| REQUIRED WORK |
The expected copy holds every entry exactly and none of the pictures.

| MATERIAL SUPPLIED |
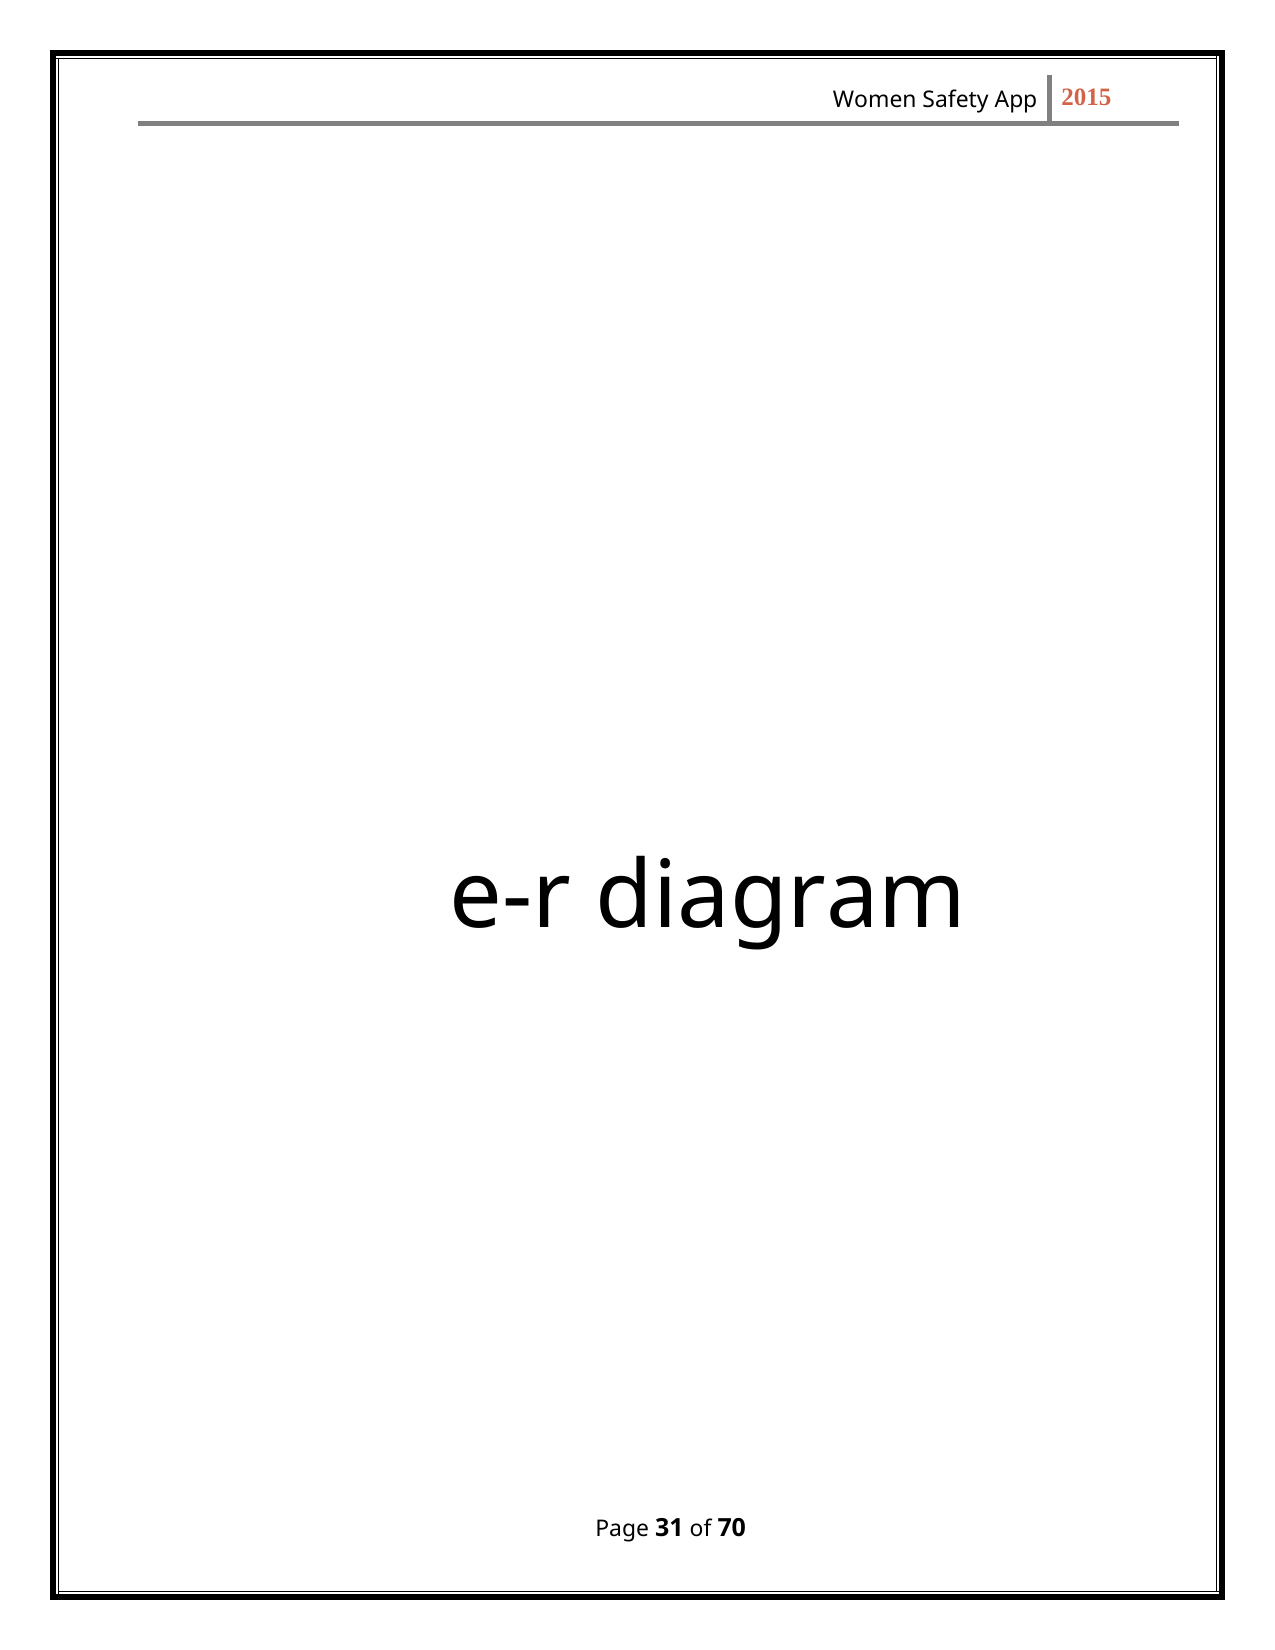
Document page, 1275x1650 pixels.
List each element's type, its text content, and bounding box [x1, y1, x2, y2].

text e-r diagram [150, 828, 1191, 955]
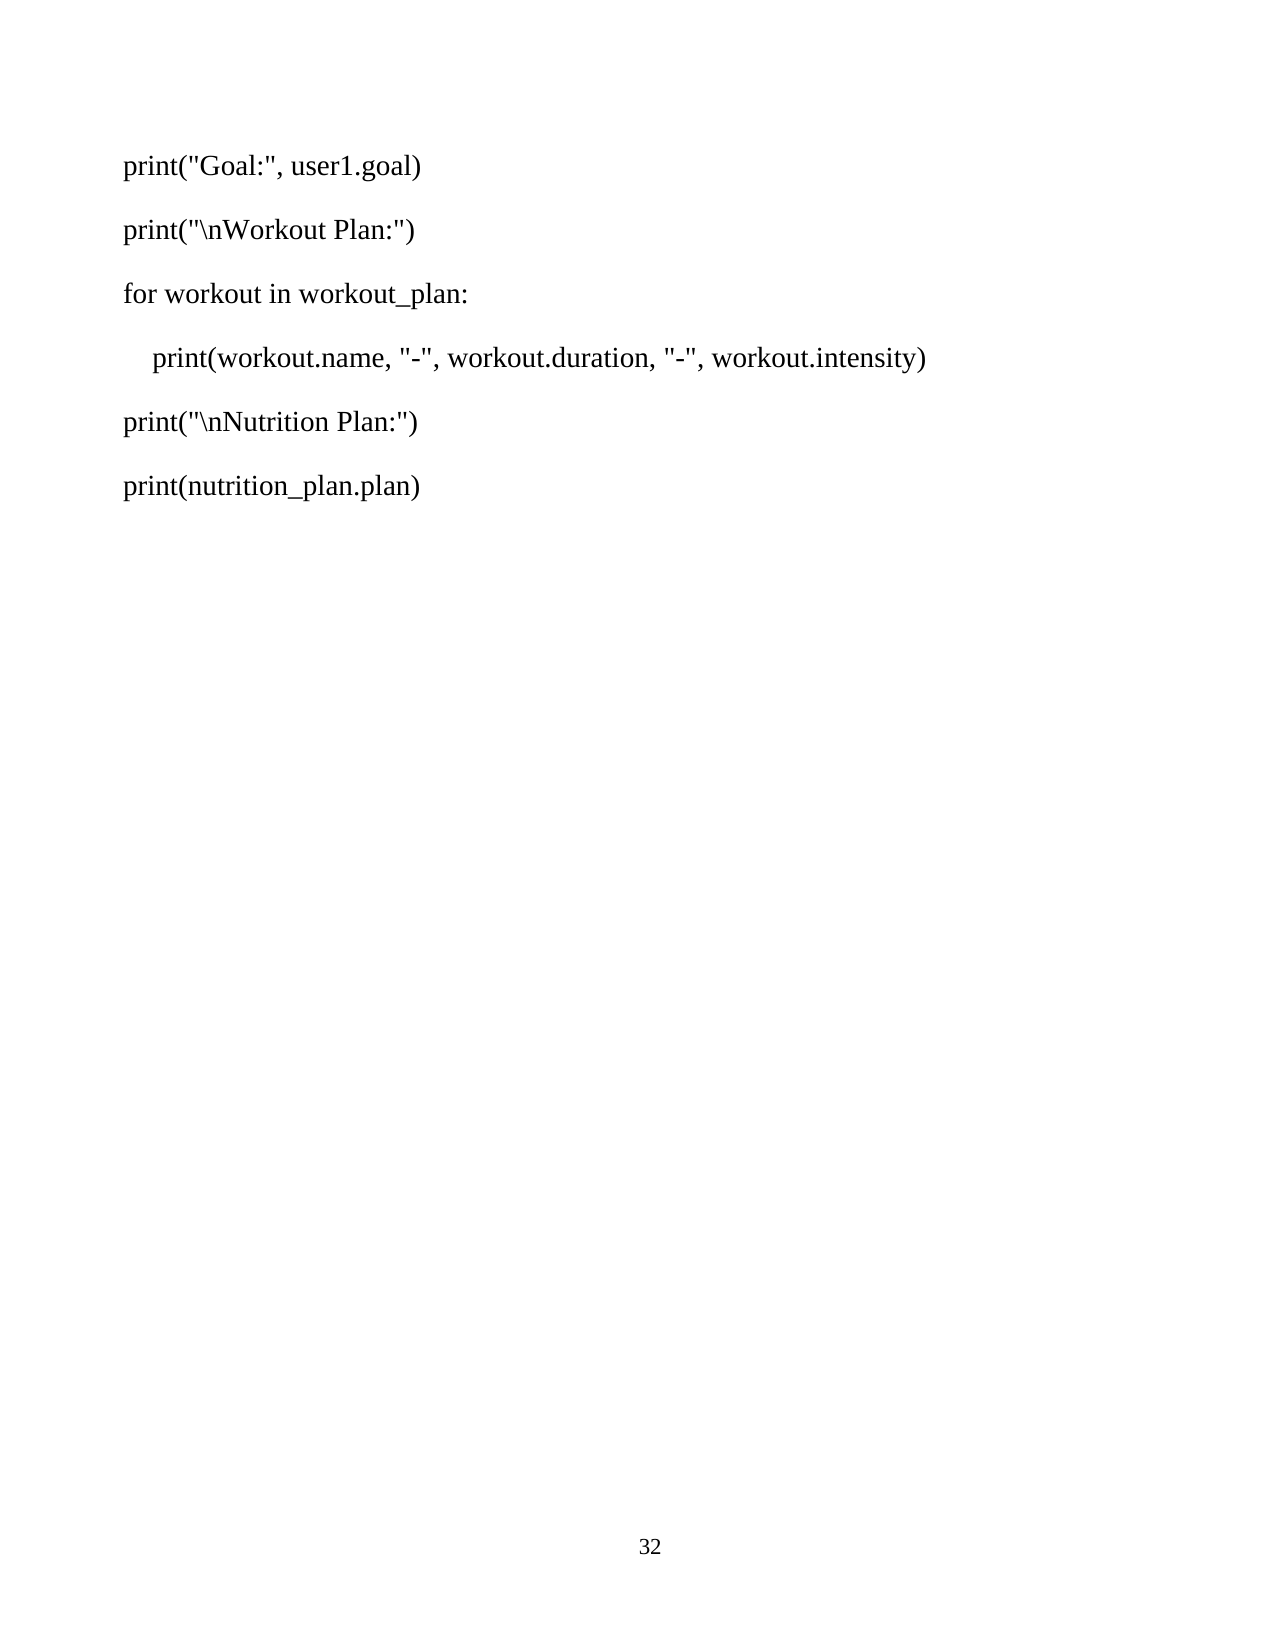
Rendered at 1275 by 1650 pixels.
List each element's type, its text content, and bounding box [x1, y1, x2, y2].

text print(nutrition_plan.plan) [123, 468, 1151, 501]
text for workout in workout_plan: [123, 276, 1151, 309]
text print("\nNutrition Plan:") [123, 404, 1151, 437]
text print("\nWorkout Plan:") [123, 212, 1151, 245]
text print(workout.name, "-", workout.duration, "-", workout.intensity) [123, 340, 1151, 373]
text print("Goal:", user1.goal) [123, 148, 1151, 181]
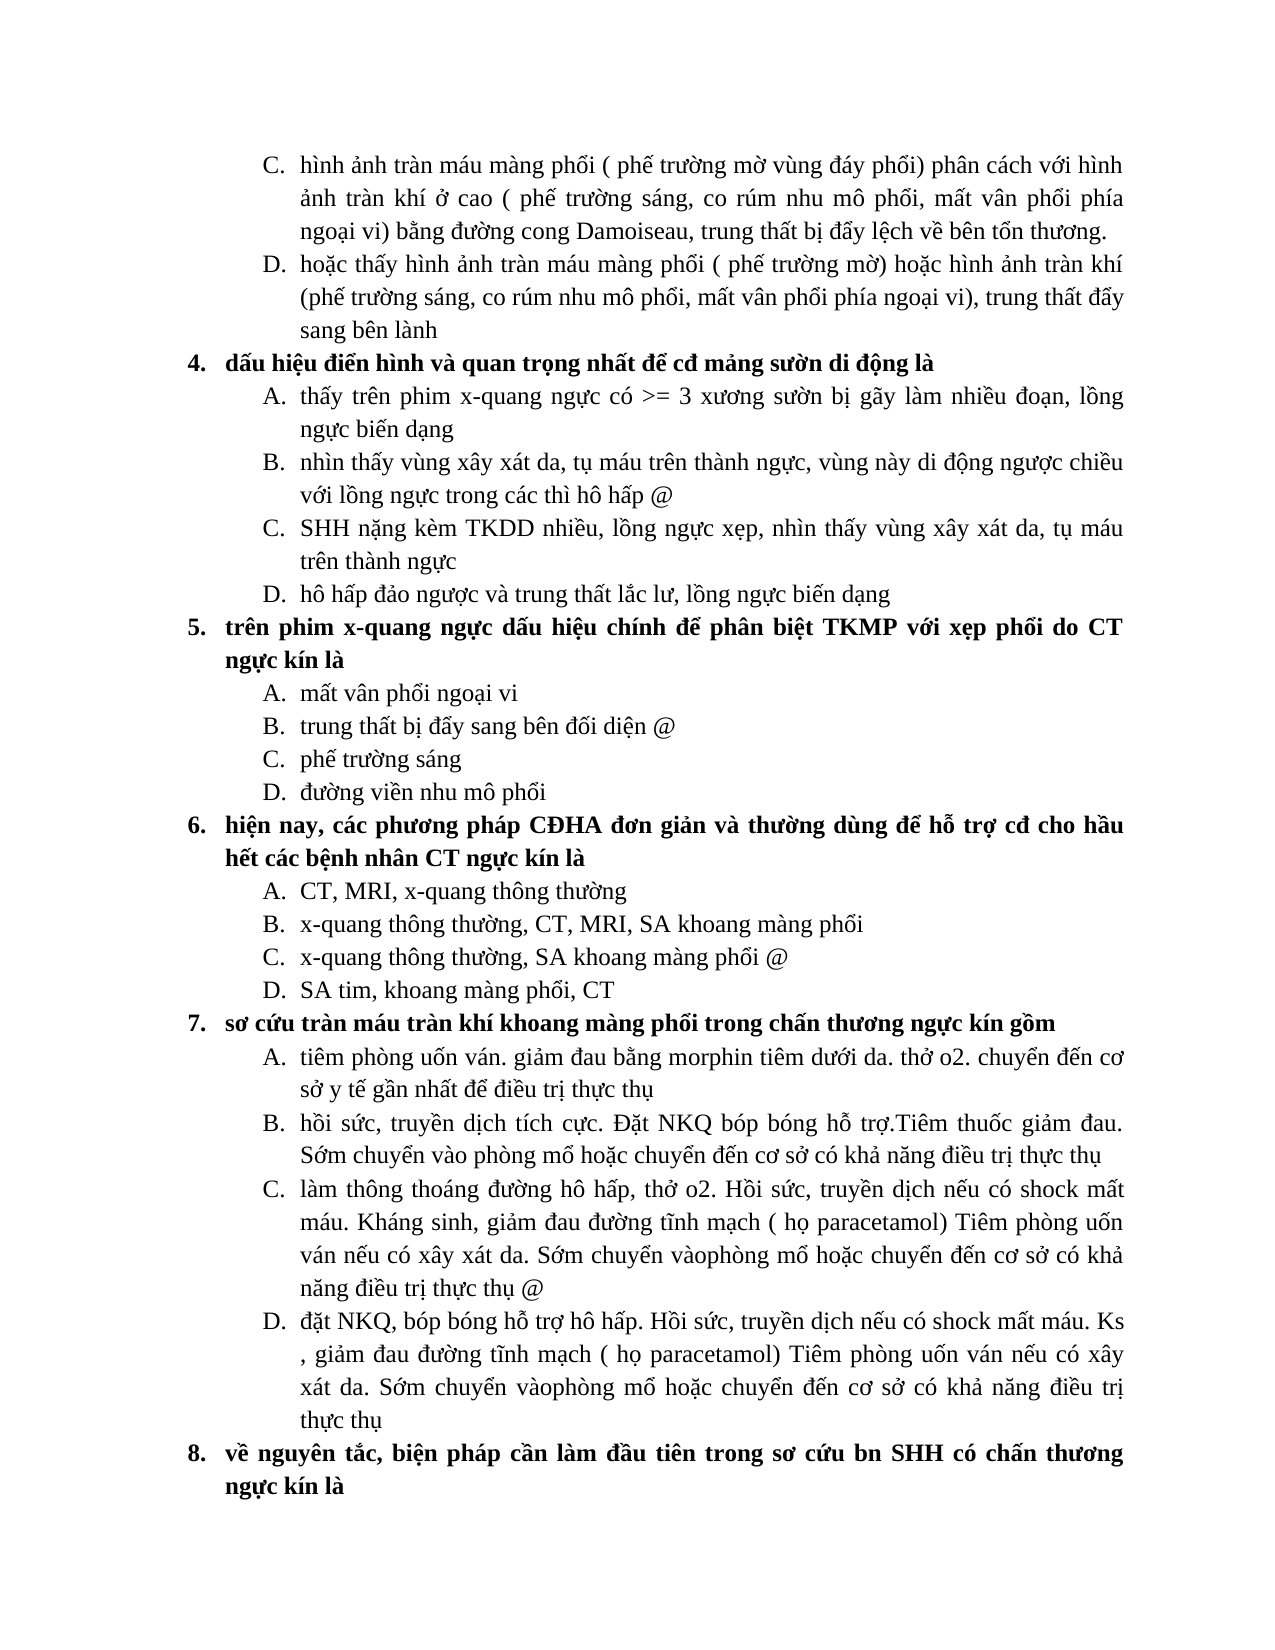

| SOLUTION TO THIS TASK |
Document page, 1275x1650 pixels.
List each element's type, its text content, and bounding box [x1, y1, x2, y2].

text e-r diagram [150, 828, 1191, 955]
Rendered at 1275 by 1650 pixels.
List each element's type, its text content, and bounding box [x1, y1, x2, y2].

text print(nutrition_plan.plan) [123, 468, 1151, 501]
text for workout in workout_plan: [123, 276, 1151, 309]
text print("\nNutrition Plan:") [123, 404, 1151, 437]
text print("\nWorkout Plan:") [123, 212, 1151, 245]
text print(workout.name, "-", workout.duration, "-", workout.intensity) [123, 340, 1151, 373]
text print("Goal:", user1.goal) [123, 148, 1151, 181]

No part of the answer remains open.